EXERCISE INSTRUCTIONS: Show all lines of the listing that hold the word "content".
● ● ● ● ● ● ●
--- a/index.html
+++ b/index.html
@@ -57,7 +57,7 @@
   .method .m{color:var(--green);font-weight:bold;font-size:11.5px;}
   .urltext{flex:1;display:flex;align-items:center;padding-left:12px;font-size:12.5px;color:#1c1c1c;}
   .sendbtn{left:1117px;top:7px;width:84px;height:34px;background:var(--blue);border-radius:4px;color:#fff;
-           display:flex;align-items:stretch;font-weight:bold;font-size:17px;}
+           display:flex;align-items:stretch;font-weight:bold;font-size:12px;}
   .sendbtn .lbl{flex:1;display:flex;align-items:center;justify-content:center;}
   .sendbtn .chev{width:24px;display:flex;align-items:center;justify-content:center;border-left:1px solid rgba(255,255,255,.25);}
● ● ● ● ● ● ●
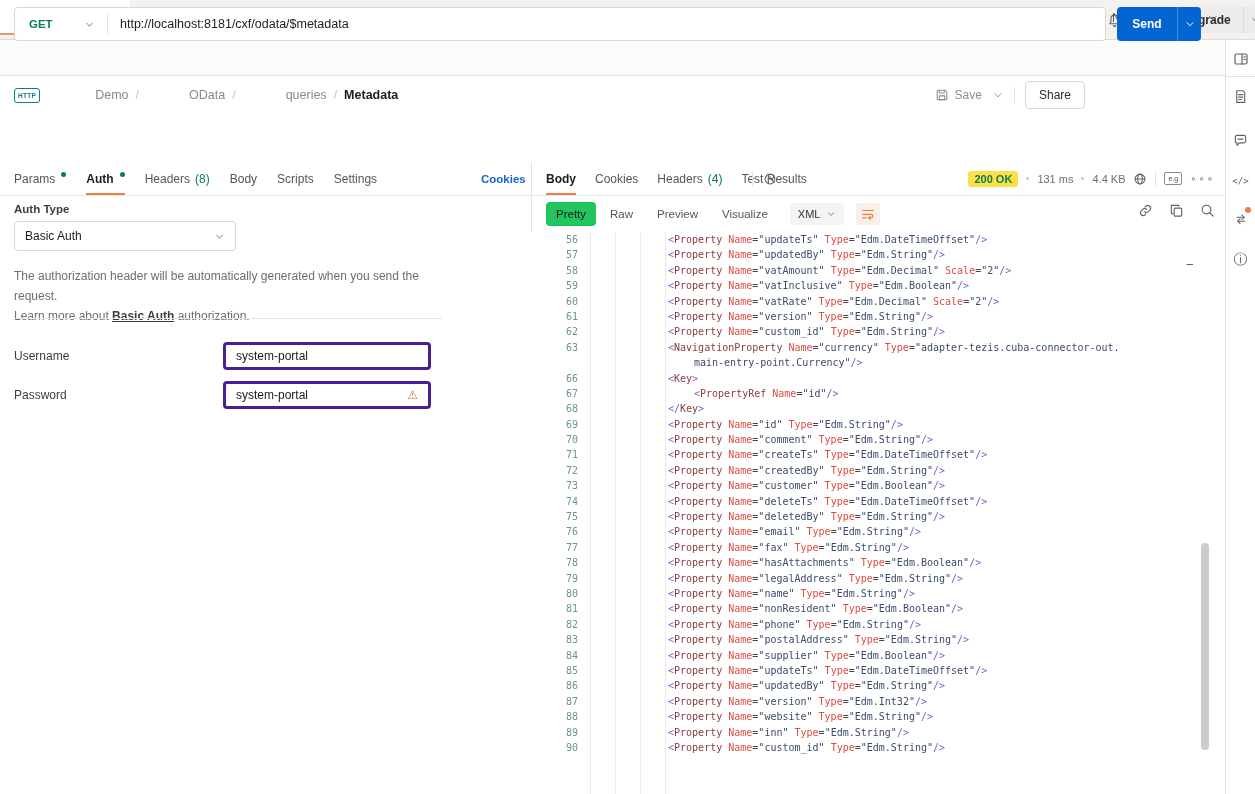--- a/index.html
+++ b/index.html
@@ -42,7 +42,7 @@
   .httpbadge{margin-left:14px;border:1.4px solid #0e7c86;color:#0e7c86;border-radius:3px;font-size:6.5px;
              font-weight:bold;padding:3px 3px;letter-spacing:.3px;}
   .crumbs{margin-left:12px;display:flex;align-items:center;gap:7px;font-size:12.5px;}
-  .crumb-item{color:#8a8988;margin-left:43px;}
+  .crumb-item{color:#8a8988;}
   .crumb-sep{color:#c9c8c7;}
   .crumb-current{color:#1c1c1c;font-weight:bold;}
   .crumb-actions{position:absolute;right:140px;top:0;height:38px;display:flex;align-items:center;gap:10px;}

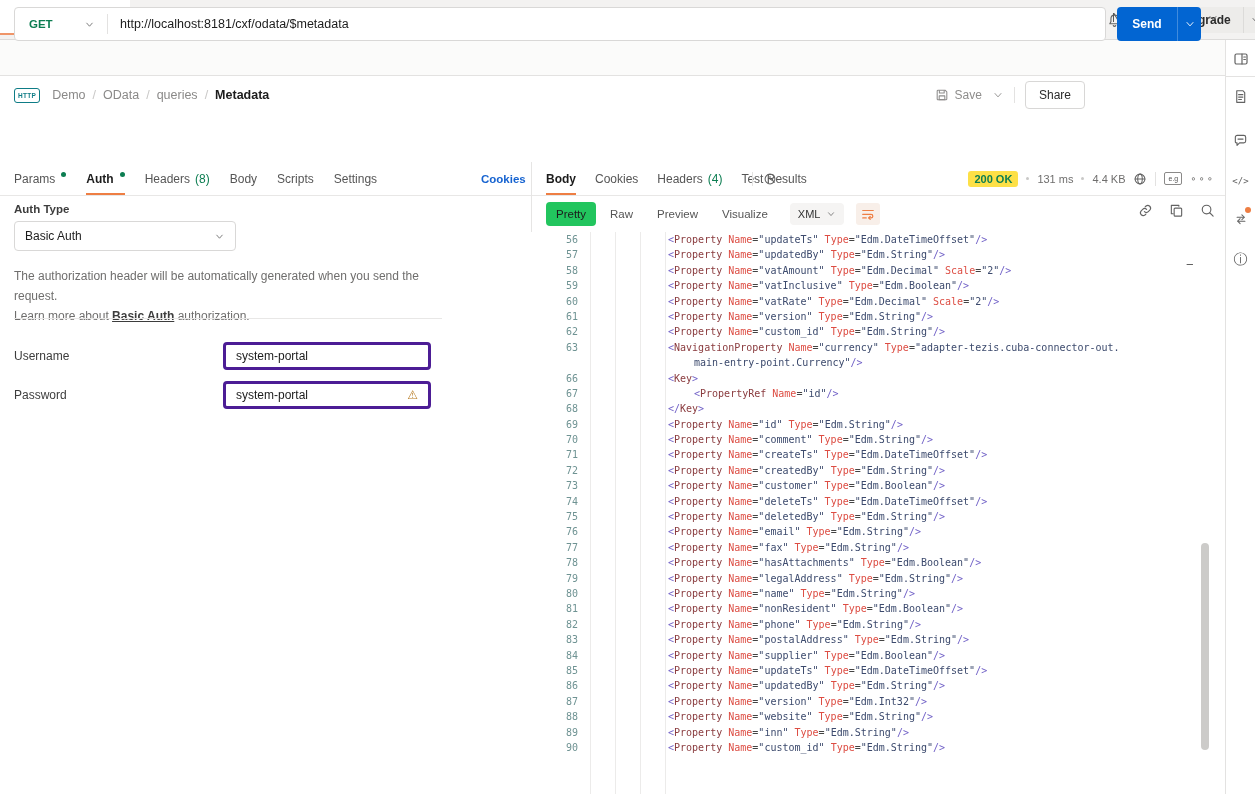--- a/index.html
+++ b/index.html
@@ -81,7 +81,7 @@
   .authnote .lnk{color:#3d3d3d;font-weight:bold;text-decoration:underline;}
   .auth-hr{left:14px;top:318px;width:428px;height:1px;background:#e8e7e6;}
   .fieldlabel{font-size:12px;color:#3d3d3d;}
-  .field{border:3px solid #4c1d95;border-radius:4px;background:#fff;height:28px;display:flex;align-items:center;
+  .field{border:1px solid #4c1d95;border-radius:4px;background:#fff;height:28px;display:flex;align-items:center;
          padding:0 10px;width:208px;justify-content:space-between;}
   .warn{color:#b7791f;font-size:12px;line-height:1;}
● ● ● ● ● ● ●
ANSWER BOX:
   .sendbtn .lbl{flex:1;display:flex;align-items:center;justify-content:center;}
   .sendbtn .chev{width:24px;display:flex;align-items:center;justify-content:center;border-left:1px solid rgba(255,255,255,.25);}
          padding:0 10px;width:208px;justify-content:space-between;}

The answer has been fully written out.